To meet these goals, changes (and some concessions) had to be made. First, Microsoft recognized that the way in which you manage servers is very different from how you manage end users and their devices. Add to that the need to support more device types and operating systems; so, Microsoft chose to remove servers from the focus of Intune. Second, to lower the complexity, Microsoft has removed some of the control. For example, patching in Intune is a more hands-off process. It will decide which patches need to be installed. If using Autopatch, it will automatically assign all devices to pre-determined groups for assigning deadlines. The OS will prompt the user to install before the deadline and have the OS enforce the deadline – the administrator just needs to let it run and trust the process; no micro-management required. Similar constructs for removing the "micro-management" can be noted for driver management, application deployment, etc. As for simplifying the infrastructure, Microsoft maintains the Intune infrastructure in the Azure cloud, so your admins no longer must maintain infrastructure, patch servers, backup and maintain SQL databases, etc.
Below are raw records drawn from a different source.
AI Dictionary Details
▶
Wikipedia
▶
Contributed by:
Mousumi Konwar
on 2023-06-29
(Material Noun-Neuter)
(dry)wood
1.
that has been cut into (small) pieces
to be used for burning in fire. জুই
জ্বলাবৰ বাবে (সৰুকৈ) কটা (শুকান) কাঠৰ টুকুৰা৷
All these things make Intune a very attractive offering, but it does not cover everything.  Many Enterprises have been using SCCM for years and have built business processes or 3rd-party integrations around SCCM; Intune may not have feature parity for all of them. Intune does not manage servers, and I am not aware of any plans to do so.  The rich reporting features of SCCM are frequently leveraged to help meet regulatory compliance requirements, and Intune may not yet be ready to fulfill those needs.  Some industries like manufacturing and high security focused industries have devices that need to be managed, but do not have access to the internet, so a cloud-based solution is not feasible.
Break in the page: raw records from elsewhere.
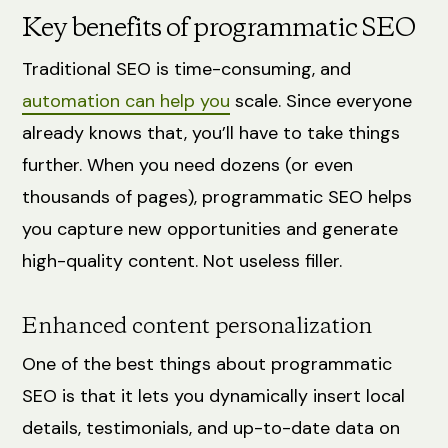
Key benefits of programmatic SEO
Traditional SEO is time-consuming, and
automation can help you
scale. Since everyone
already knows that, you’ll have to take things
further. When you need dozens (or even
thousands of pages), programmatic SEO helps
you capture new opportunities and generate
high-quality content. Not useless filler.
Enhanced content personalization
One of the best things about programmatic
SEO is that it lets you dynamically insert local
details, testimonials, and up-to-date data on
The final consideration is simply "change is hard," and hard usually equals expensive. Microsoft recognizes this and has spent a lot of time focusing on co-management, which, as you would expect, is merging both platforms to manage your devices. By utilizing co-management there are some key benefits that can be gained, often resulting in a solution that provides the best of both worlds:

  • The ability to move individual workloads from SCCM to Intune at the speed your organization requires.
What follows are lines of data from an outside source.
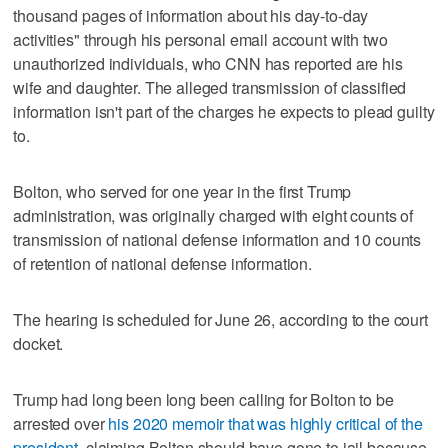
thousand pages of information about his day-to-day
activities" through his personal email account with two
unauthorized individuals, who CNN has reported are his
wife and daughter. The alleged transmission of classified
information isn't part of the charges he expects to plead guilty
to.
Bolton, who served for one year in the first Trump
administration, was originally charged with eight counts of
transmission of national defense information and 10 counts
of retention of national defense information.
The hearing is scheduled for June 26, according to the court
docket.
Trump had long been long been calling for Bolton to be
arrested over
his 2020 memoir that was highly critical of the
president
, claiming Bolton should have gone to jail because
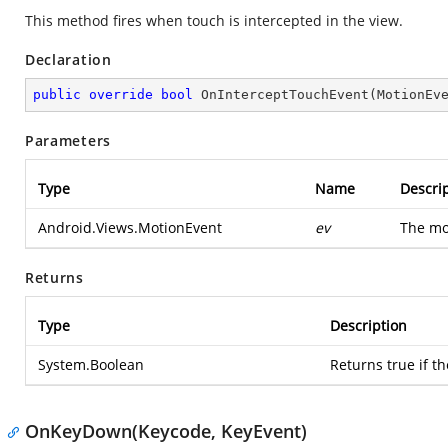
This method fires when touch is intercepted in the view.
Declaration
public
override
bool
OnInterceptTouchEvent
(
MotionEv
Parameters
Type
Name
Descri
Android.Views.MotionEvent
ev
The mo
Returns
Type
Description
System.Boolean
Returns true if t
OnKeyDown(Keycode, KeyEvent)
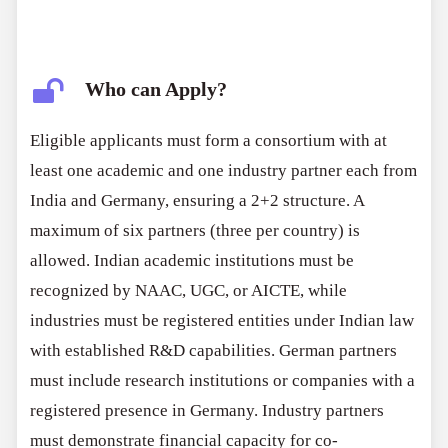
Who can Apply?
Eligible applicants must form a consortium with at
least one academic and one industry partner each from
India and Germany, ensuring a 2+2 structure. A
maximum of six partners (three per country) is
allowed. Indian academic institutions must be
recognized by NAAC, UGC, or AICTE, while
industries must be registered entities under Indian law
with established R&D capabilities. German partners
must include research institutions or companies with a
registered presence in Germany. Industry partners
must demonstrate financial capacity for co-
  • Allowing for testing with smaller groups at first to minimize user impact as much as possible.
  • A single interface from which you can manage all of your end user devices.
  • While getting the immediate benefits of Intune, you can learn to relinquish the control you are accustomed to having with SCCM.

So even if your ultimate goal may be to remove SCCM altogether, and your organizational requirements align with that, it does not mean that SCCM is obsolete today. For many organizations, adding Intune together with SCCM can be a better alternative.